Überarbeit und Solidarität in der Filiale
Teilzeitbeschäftigte, die das wegen Betreuungspflichten brauchen, kommen selten ohne Überstunden durch die Woche. Dabei heißt Teilzeit im Übrigen nicht mehr freie Tage – trotz niedriger Stundenzahl werden Beschäftigte häufig fünf Tage die Woche eingeteilt. Gerade für viele Frauen in dem Beruf eine erhebliche Zusatzbelastung: Trotz Teilzeit wird hier Vereinbarkeit von Lohnarbeit und Sorgearbeit klein geschrieben.

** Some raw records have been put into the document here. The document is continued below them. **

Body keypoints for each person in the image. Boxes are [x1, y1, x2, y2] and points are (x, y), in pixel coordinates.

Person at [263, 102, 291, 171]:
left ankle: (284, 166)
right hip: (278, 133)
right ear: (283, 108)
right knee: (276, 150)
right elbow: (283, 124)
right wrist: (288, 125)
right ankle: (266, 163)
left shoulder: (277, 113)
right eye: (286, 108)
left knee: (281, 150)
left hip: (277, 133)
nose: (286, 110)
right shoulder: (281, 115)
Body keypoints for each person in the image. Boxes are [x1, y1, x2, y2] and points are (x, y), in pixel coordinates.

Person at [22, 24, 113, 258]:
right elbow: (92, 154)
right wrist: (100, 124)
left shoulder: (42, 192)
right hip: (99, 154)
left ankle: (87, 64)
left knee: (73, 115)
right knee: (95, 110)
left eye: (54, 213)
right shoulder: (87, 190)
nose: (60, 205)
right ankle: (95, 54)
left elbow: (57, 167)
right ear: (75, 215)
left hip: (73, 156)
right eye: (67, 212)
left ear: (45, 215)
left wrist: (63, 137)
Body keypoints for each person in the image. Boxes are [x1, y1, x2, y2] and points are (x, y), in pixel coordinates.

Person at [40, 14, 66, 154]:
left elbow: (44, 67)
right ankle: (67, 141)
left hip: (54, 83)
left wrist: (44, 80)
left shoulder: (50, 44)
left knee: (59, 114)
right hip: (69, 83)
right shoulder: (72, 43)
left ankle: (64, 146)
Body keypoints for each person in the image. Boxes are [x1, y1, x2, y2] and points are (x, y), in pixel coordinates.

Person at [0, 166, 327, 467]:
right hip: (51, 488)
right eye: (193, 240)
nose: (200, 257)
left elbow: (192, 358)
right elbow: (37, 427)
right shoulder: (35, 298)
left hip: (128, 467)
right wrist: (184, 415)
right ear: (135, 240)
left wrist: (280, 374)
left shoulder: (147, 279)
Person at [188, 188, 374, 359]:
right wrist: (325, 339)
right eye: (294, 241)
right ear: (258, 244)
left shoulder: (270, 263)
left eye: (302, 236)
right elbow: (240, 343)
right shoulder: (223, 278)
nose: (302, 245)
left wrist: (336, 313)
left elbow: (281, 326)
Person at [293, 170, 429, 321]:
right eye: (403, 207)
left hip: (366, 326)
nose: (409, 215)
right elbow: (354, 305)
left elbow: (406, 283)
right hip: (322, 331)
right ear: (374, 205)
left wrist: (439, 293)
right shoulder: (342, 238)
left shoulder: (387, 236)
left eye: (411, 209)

Auch wenn man bei körperlicher Schwerarbeit vor allem an die Bauwirtschaft denkt: Mitarbeiter:innen im Lebensmittelhandel müssen regelmäßig mehr als eine Tonne Ware pro Tag verladen oder einräumen. Rückenbeschwerden sind normal in diesem Beruf. Ein Beschäftiger erzählt, dass er nicht bemerken würde, dass auf körperliche Beschwerden bei der Dienstplaneinteilung Rücksicht genommen würde – er könne aber für seine Filiale sagen, dass sich die Kolleg:innen untereinander so unterstützen würden, dass die schwersten Arbeiten nicht von Beschäftigen mit Rückenproblemen erledigt werden.
Teile und herrsche
Trotz dieser Solidarität wären aber auch Konflikte unter den Beschäftigten eine häufige Folge der Arbeitsverhältnisse. Durch Einsparungen würde die Belastung auf Kosten der Mitarbeiter:innen nach oben geschraubt, da werde nicht selbstverständlich nach oben geschaut. Zusätzliches Personal kommt nur dann, wenn es gar nicht anders geht.
Darüber hinaus gibt es auch deutliche Unterschiede in der Behandlung von Mitarbeitergruppen. Dort, wo es diese Trennung gibt, werden Lagermitarbeiter:innen von den höheren Ebenen am schlechtesten behandelt. Bei den Speditionsfahrer:innen geht die Entwicklung in die gleiche besonders prekäre Richtung wie bei scheinselbstständigen Lieferdienst-Fahrer:innen: Sehr unrealistische Zeitpläne, und wenn sich etwas nicht ausgeht, wirst du bestraft. Deshalb ist der Beschäftigen-Wechsel in diesem Bereich besonders hoch.
Was tun?
Trotz all dieser Missstände sehen viele Mitarbeiter:innen wenig Veränderungspotential. Sich als Einzelner auf die Hinterbeine zu stellen kann schon etwas bringen, am Gesamtzustand ändert das aber nichts. Manche Beschäftigten haben von ihren Betriebsrät:innen noch nie etwas gehört, obwohl sie seit mehreren Jahren im Betrieb beschäftigt sind. Dabei wäre der Betriebsrat in vielen Fällen der erste Ansprechpartner. Gerade bei falschen Einstufungen im Kollektivvertrag sollte der Betriebsrat eine Überprüfung durchführen. Weitere Anlaufstellen sind die GPA und die Arbeiterkammer.
Dringend geraten wird auch, über unbezahlte Überstunden und ähnliches selbst Arbeitsaufzeichnungen zu führen. Und auch in einigen Beratungsstellen der KPÖ und des GLB kann Hilfe gesucht werden.